Given the high prevalence of chronic diseases such as diabetes or HIV/AIDS among individuals with mental disorders, there is a need to undertake special efforts to identify and address both mental health and other medical issues in this population on a timely basis.
In order to address mental health problems more effectively, health professionals need better tools and strategies for their detection and management. For this reason, one key project of the World Health Organization (WHO) Department of Mental Health and Substance Abuse is that the development of the classification of mental and behavioral disorders in the forthcoming ICD-11 (International Classification of Diseases, Eleventh Revision) to more effectively identify people in need of mental health services. In the words of the International Advisory Group for this project:
"People are only likely to have access to the most appropriate mental health services when the conditions that define eligibility and treatment selection are supported by a precise, valid, and clinically useful classification system." ( International Advisory Group for the revision of the ICD-10 Mental and Behavioural Disorders, 2011, pp. 90 ).
Due to the significant treatment gap for mental disorders, as well as the shortage of mental health professionals around the world, it has been proposed that the identification and management of common mental disorders needs to be carried out in primary care settings. For this reason, in addition to a version of ICD-11 mental and behavioral disorders for use by mental health specialists, it was considered important to develop a version for use by primary health care providers. In accordance with the mission of WHO to reduce the global burden of disease, an important goal of this process has been to improve the clinical usefulness of this nosological system.
The proposed ICD-11 classification of mental disorders for primary care consists of 27 mental disorders considered to be most clinically relevant in these settings, either because they are common (such as depression) and/or because it is important that they are recognized by first-contact health care providers (e.g., schizophrenia or autism, which although not common in primary care, are important to identify so that they are properly addressed or referred for specialized treatment when possible and appropriate) ( Goldberg, 2011 ). The ICD-11 classification of mental disorders for primary care practice has been developed not simply by summarizing the specialist classification but rather based on an evaluation of the needs and priorities of primary care practice ( Gask, Klinkman, Fortes & Dowrick, 2008 ).
Additionally, as has been done with the ICD-11 classification of mental disorders for specialists, the revised proposals have been evaluated in field studies. ICD-11 studies inprimary care settings have emphasized high-prevalence disorders associated with significant disease burden, and for which clinical descriptions have been modified substantially. This includes mood and anxiety disorders, as well as the occurrence of multiple somatic symptoms associated with significant distress and functional impairment ( Lam et al., 2013 ; Goldberg et al., 2017 ; Goldberg et al., 2016 ).

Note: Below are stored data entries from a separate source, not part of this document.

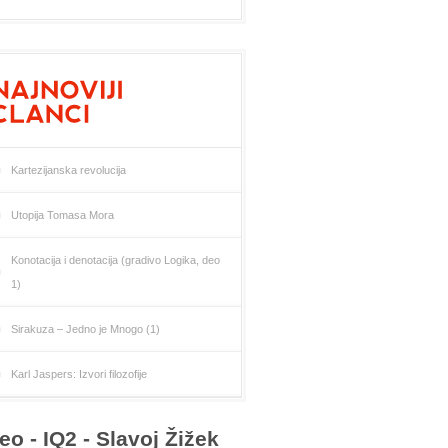
Kartezijanska revolucija
Utopija Tomasa Mora
Konotacija i denotacija (gradivo Logika, deo
1)
Sirakuza – Jedno je Mnogo (1)
Karl Jaspers: Izvori filozofije
eo - IQ2 - Slavoj Žižek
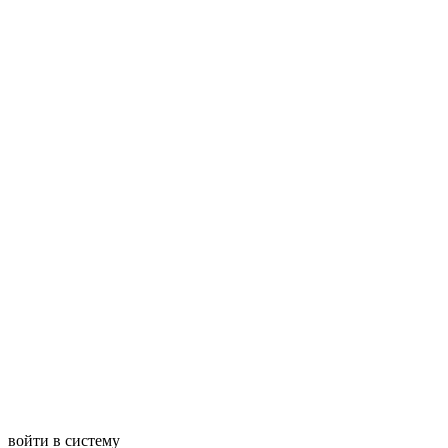
войти в систему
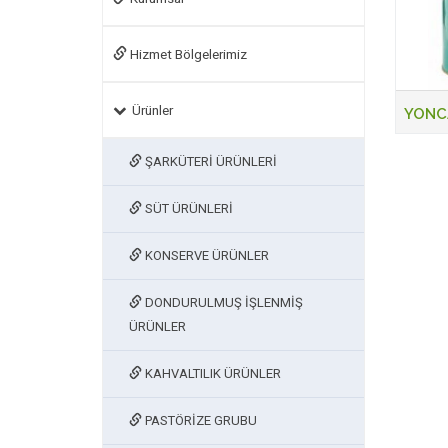
Hizmet Bölgelerimiz
Ürünler
YONCA
ŞARKÜTERİ ÜRÜNLERİ
SÜT ÜRÜNLERİ
KONSERVE ÜRÜNLER
DONDURULMUŞ İŞLENMİŞ
ÜRÜNLER
KAHVALTILIK ÜRÜNLER
PASTÖRİZE GRUBU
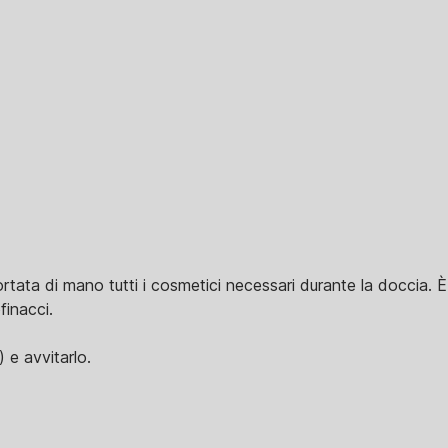
a di mano tutti i cosmetici necessari durante la doccia. È r
finacci.
 e avvitarlo.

The WHO Department of Mental Health and Substance Abuse has also developed and evidence-based management guidelines specifically designed for implementation in primary care settings as part of the WHO Mental Health Gap Programme ( WHO, 2016 ). Using these management guidelines, first-contact health care provider who has identified any of the mental disorders included in the significant mental health issues, can determine the best way to begin managing the condition, or whether the best course of action is to refer the individual to a mental health specialist (when this is feasible within the particular environment).
Finally, in the case of new diagnoses proposed for the ICD-11 classification of mental disorders for primary care, treatment models, based on techniques that have proven effective, are being designed and evaluated. For example, in the case of the new proposed category called “Body Stress Syndrome” (BSS) a modular treatment for depression, anxiety and somatic symptoms was designed ‒considering the relationship of the somatic responses to stress with symptoms of depression and anxiety as confirmed in one of the field studies ( Goldberg, et al., 2016 ). This intervention was basedon having confirmed cognitive behavioral techniques: behavioral activation, training in deep breathing and in Jacobson’s muscle-pair relaxation, identification and modification of thoughts related to depression and anxiety, and exposure and significance of physical symptoms. This intervention proved effective in Mexican patients with BSS, and several primary care providers from different countries its relevance and feasibility for implementation in their workplaces ( Robles, 2016 ).
In conclusion, it is evident that these tools can make an important contribution to the development of the capacity of primary care professionals to be more involved in the management of the mental health problems experienced by their patients. However, adoption of these practices will also depend on the raising awareness and providing training for primary care professionals in their particular contexts. Only through reducing stigma and fear through motivation and knowledge can the identification and treatment of primary care mental disorders in primary care settings become a daily reality.